Principios y pasos de RT PCR
Pasos: (a) Predesnaturalización:
Destruir la estructura secundaria del ADN que es difícil de destruir. Una desnaturalización suficiente del ADN puede reducir el impacto de la estructura compleja del ADN en la amplificación y permitir que los cebadores se unan mejor a la plantilla. Además, en algunas reacciones que utilizan la enzima Taq de inicio en caliente, la enzima Taq se puede activar para que la reacción de PCR se desarrolle sin problemas.
(2) Ciclo de desnaturalización-recocido-extensión:
① Desnaturalización del ADN molde: calentar el ADN molde a 93 °C durante un cierto período de tiempo para amplificar la doble cadena. El ADN molde formado por PCR o el ADN bicatenario se disocia en hebras simples para combinarlos con cebadores y prepararlo para la siguiente ronda de reacción.

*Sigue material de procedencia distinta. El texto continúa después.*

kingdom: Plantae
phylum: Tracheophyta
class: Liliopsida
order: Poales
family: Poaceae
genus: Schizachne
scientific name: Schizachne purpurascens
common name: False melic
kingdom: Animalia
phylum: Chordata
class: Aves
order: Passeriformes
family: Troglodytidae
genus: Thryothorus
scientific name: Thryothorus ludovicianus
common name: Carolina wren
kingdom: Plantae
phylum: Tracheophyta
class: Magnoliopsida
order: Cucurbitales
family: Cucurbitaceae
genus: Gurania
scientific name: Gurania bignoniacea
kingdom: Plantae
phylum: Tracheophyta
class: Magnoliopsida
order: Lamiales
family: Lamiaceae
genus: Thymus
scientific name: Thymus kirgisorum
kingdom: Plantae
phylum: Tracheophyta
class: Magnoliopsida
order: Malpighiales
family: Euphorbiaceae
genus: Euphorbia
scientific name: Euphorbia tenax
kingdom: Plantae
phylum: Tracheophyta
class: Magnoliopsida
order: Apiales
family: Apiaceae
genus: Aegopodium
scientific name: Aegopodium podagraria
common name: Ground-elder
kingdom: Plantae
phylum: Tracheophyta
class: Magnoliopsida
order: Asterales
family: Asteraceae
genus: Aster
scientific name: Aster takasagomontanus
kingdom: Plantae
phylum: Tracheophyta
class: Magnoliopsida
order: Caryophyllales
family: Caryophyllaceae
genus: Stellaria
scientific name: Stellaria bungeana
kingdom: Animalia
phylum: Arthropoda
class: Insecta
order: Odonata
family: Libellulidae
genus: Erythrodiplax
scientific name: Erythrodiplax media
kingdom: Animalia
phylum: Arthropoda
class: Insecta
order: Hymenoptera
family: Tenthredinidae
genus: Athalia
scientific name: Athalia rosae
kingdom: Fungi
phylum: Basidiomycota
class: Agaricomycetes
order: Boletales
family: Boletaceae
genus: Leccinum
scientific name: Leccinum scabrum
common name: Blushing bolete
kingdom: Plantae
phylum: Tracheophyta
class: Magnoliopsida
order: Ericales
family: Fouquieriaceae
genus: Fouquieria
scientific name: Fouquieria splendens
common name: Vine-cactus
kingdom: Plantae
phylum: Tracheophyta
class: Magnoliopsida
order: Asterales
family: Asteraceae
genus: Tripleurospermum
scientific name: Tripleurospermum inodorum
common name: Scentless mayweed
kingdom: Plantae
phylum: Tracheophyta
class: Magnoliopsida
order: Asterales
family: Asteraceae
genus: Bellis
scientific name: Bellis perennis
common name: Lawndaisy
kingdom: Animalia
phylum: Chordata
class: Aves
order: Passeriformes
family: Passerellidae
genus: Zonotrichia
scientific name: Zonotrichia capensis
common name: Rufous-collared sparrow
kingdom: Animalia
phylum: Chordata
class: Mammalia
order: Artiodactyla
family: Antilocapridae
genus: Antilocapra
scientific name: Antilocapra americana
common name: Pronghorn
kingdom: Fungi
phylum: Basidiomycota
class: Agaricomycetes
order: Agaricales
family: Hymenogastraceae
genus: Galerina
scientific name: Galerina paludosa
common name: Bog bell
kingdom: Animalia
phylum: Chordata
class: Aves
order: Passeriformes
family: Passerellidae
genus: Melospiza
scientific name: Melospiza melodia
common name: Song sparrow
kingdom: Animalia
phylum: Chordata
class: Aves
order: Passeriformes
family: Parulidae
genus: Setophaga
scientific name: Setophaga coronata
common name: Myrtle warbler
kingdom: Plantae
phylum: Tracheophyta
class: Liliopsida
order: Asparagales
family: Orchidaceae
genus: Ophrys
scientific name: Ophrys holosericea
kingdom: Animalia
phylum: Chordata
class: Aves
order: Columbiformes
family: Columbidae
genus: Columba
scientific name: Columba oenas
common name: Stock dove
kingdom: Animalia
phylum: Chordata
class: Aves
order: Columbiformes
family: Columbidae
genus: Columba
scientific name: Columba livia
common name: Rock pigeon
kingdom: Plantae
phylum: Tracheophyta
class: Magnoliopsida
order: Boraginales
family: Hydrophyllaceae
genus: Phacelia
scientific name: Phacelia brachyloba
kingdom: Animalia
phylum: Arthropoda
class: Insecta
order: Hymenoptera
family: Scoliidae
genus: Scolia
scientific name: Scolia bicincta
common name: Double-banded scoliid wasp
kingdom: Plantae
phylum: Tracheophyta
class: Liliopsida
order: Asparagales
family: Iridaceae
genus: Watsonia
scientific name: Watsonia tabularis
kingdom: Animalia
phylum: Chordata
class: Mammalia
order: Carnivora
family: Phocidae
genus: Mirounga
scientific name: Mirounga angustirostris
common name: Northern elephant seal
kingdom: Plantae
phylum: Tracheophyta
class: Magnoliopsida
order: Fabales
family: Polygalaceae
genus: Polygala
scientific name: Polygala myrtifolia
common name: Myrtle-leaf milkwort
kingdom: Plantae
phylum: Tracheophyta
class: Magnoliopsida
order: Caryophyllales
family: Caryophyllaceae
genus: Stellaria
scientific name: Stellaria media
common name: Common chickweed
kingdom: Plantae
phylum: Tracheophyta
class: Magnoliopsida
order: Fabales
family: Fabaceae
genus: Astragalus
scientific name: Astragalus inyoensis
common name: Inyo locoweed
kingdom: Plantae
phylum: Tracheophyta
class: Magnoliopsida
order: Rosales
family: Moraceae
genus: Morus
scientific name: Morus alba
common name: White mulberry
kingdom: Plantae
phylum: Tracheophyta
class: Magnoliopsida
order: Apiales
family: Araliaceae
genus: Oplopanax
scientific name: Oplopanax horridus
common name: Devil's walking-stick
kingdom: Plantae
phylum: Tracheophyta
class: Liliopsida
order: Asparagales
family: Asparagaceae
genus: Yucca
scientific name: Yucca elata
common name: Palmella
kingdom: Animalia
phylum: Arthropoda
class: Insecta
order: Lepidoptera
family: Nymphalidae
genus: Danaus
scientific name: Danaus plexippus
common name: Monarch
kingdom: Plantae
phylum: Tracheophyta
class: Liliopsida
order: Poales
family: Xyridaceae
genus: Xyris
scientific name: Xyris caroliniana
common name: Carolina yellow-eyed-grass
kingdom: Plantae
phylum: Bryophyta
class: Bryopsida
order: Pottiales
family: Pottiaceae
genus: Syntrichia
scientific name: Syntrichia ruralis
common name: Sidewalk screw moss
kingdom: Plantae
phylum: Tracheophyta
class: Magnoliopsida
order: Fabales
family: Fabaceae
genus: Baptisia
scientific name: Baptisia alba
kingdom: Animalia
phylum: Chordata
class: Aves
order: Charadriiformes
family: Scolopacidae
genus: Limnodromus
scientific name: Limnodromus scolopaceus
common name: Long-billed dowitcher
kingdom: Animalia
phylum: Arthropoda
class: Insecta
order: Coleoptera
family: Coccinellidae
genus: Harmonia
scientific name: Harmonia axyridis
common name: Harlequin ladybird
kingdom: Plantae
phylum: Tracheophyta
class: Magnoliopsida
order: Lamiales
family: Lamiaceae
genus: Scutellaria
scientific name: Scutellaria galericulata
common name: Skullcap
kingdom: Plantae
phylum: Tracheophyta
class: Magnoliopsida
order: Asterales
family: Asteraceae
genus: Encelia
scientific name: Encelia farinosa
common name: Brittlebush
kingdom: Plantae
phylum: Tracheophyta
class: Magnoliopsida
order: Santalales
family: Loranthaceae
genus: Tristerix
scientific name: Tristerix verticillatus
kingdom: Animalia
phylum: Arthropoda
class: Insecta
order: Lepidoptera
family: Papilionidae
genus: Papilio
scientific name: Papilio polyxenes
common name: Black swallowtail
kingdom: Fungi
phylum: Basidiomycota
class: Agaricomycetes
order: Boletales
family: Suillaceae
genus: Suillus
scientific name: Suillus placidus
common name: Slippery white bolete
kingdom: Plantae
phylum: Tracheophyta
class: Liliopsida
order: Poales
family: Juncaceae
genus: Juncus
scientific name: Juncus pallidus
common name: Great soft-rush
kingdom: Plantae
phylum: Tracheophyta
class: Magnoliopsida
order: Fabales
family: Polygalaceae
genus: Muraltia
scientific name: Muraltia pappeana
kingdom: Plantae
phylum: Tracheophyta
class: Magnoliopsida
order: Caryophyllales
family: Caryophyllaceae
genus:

② Recocido (desnaturalización) del ADN molde y los cebadores: Calor y desnaturalización; el ADN molde se divide en hebras simples. La temperatura desciende a aproximadamente 55 °C y el cebador se empareja con la secuencia complementaria monocatenaria del ADN molde;
③Extensión del cebador: el conjugado cebador-plantilla de ADN utiliza dNTP como reactivo bajo la acción de la ADN polimerasa Taq, utilizando la secuencia objetivo como plantilla, de acuerdo con los principios de emparejamiento de bases y replicación semiconservativa, sintetiza una nueva copia semiconservadora que es complementaria a la cadena de ADN plantilla y complétala. bajo la acción de la enzima PCR, utilizando dNTP como reactivo y utilizando la secuencia objetivo como plantilla, se sintetiza una nueva cadena de replicación semiconservativa complementaria al ADN plantilla basándose en los principios de emparejamiento de bases y replicación semiconservativa. (C) Ciclo de amplificación del instrumento de PCR después de 10 min de extensión a 72 grados.